Segment Start: Text provided
Barbecued Smoked Pork Belly Burnt Ends are prepared with trimmed and cubed pork belly which has been dry rubbed with a sweet spice blend. The pork is smoked with apple wood before being tossed with sauce and returned to the smoker to char up.
Back in April, I bought a smoker. I have been dying to use it, but mother nature has been messing with my timing. I swear, Dear Reader, every time I wanted to break in the smoker, it would rain. Finally, after verifying with my phone’s weather app that two consecutive days of sun were on the way, it was time. I used the first day to season the smoker. The next morning, Barbecued Smoked Pork Belly Burnt Ends came to life!
Segment End: Text provided
Segment Start: Supplied data
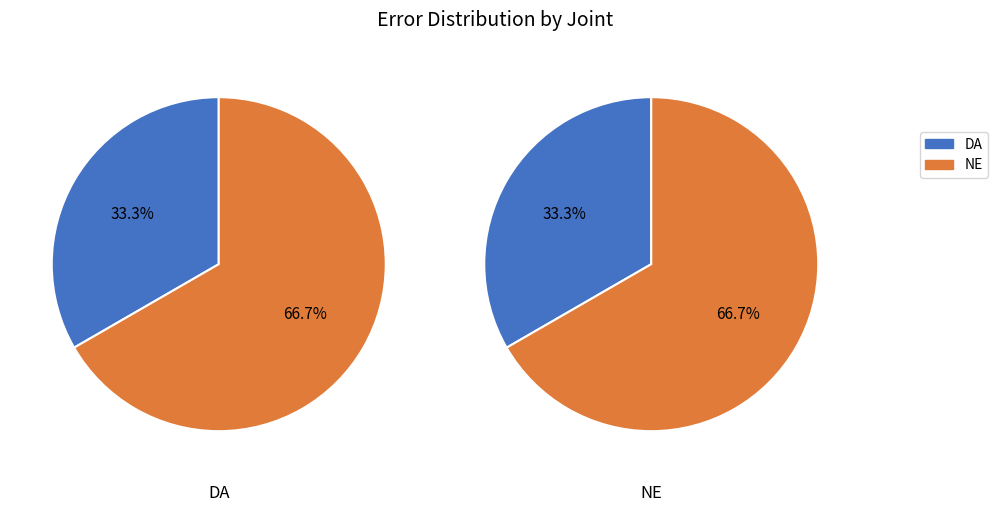

Rank the categories by value from lowest to highest.

DA, NE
Segment End: Supplied data
What you will do - In the pork belly burnt ends text, what wood is used to smoke the pork? Answer from the pork belly burnt ends text alone.

Task output - Apple wood.